If your brand advocates are going to shout about you on their platforms, you need to make access to all brand content and resources readily available.

Brand assets are like instructions on how to correctly represent your brand on social media. They can include branded materials such as images or banners used in marketing. Resources, meanwhile, should include company documents like your mission statement.

To make these readily available, create centralized hubs or a dedicated employee advocacy platform on your company channels. Be sure to include the latest and most relevant materials like marketing tools, social media posts, and news that might be relevant to your business or industry.
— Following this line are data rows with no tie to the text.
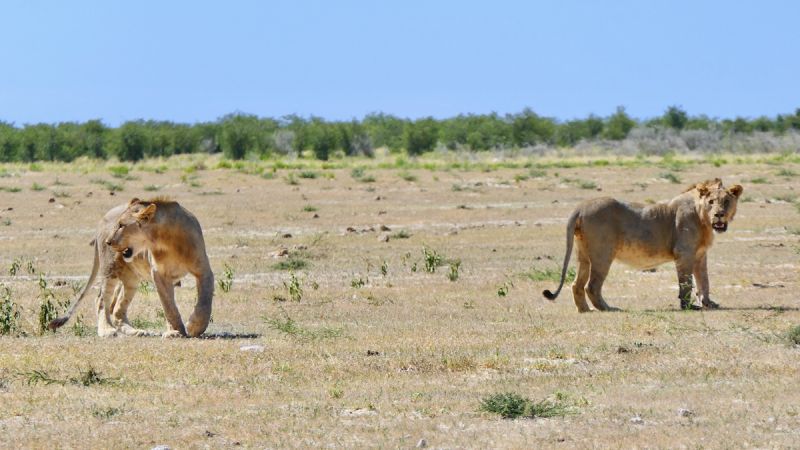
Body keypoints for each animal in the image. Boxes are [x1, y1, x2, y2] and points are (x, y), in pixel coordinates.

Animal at [49, 202, 154, 336]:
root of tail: (103, 219)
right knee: (101, 299)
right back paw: (107, 331)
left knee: (117, 305)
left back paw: (133, 331)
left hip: (130, 276)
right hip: (111, 268)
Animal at [105, 197, 216, 338]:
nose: (108, 242)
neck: (166, 241)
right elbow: (168, 305)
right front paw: (175, 331)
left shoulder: (203, 270)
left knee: (117, 308)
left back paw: (133, 331)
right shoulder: (159, 274)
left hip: (131, 279)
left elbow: (205, 300)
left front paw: (195, 326)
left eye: (121, 225)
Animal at [544, 178, 744, 312]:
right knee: (591, 286)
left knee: (576, 285)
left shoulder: (700, 255)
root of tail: (580, 207)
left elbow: (704, 281)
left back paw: (585, 310)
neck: (703, 220)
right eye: (711, 202)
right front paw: (688, 306)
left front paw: (709, 303)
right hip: (603, 254)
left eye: (726, 201)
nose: (719, 214)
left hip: (583, 254)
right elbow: (686, 283)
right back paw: (608, 308)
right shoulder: (684, 253)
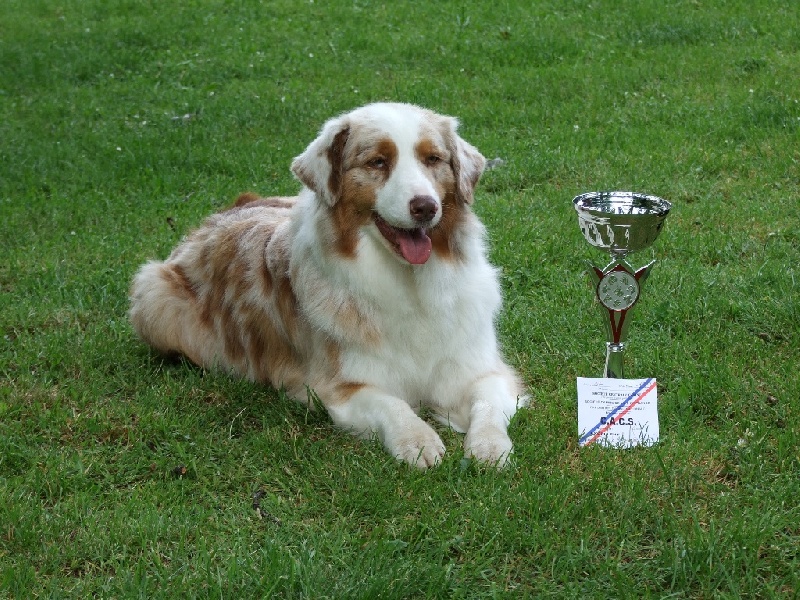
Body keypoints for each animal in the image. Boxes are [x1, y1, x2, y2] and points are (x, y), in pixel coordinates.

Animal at [129, 103, 528, 468]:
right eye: (377, 162)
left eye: (433, 158)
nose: (425, 207)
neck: (408, 283)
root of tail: (222, 213)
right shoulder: (339, 388)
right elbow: (393, 403)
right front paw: (417, 440)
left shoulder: (480, 369)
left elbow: (487, 404)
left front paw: (490, 446)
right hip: (153, 295)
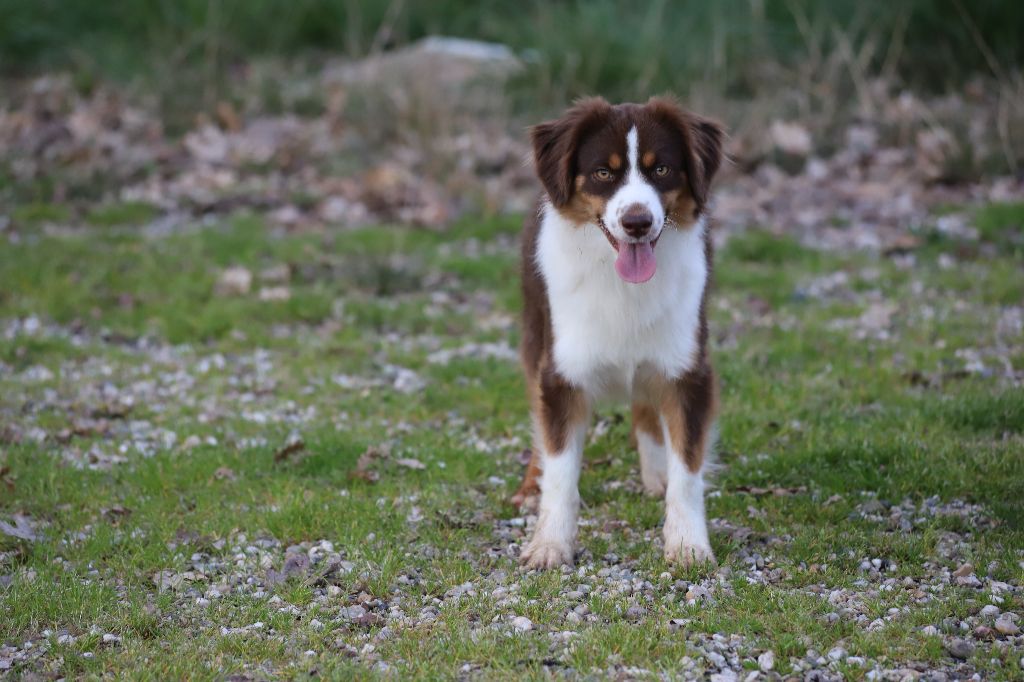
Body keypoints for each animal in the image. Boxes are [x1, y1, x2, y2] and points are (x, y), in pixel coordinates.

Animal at [509, 95, 720, 569]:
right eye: (604, 173)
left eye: (662, 169)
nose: (637, 222)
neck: (624, 286)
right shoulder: (561, 372)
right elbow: (560, 468)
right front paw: (550, 544)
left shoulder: (687, 369)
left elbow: (688, 468)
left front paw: (687, 544)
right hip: (534, 335)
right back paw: (530, 487)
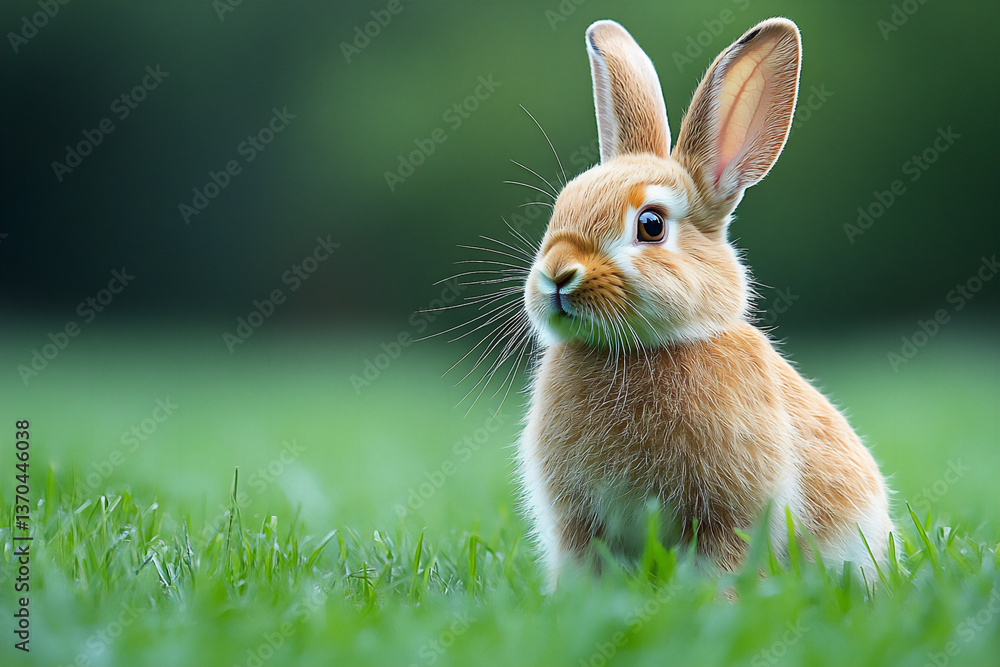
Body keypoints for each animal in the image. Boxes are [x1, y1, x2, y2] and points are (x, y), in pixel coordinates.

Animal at [517, 17, 894, 590]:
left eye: (651, 225)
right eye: (561, 209)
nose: (557, 274)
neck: (640, 349)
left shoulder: (729, 516)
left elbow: (721, 568)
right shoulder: (578, 524)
Encourage employee ambassadors to use these resources to boost brand messages and share valuable content with their contacts. If you enact a new company-wide policy that positively affects the lives of employees at work, you’ll want to encourage them to share the good news on their individual channels.


6.    Encourage and Recognize the Hard Work of Employees

Dedicated employees who decide to represent your brand online should be recognized, especially if they refer customers or collaborate on brand events. You can do this by starting reward systems or handing out perks to acknowledge challenging work.

You could also increase the gross pay of brand advocates. Just to clarify, what is gross pay? It’s the total pay your employees receive, including bonuses and commissions. Introducing a bonus scheme for brand advocates is one way to inspire them to represent your brand.




Build your Employee Brand Advocacy Program Today

Empowering employees as brand advocates can be incredibly rewarding for both your company and employees. But you need a thoughtful approach that prioritizes employee satisfaction and support.

You don’t want team members to feel you are taking advantage of them. Instead, you should acknowledge their importance as your representatives. Encourage a culture of open communication and constant feedback. By doing this, you will establish a solid foundation for your advocacy program.

Through effective employee advocacy, your business can utilize the influence of its employees to amplify brand messages, boost credibility, and improve customer loyalty.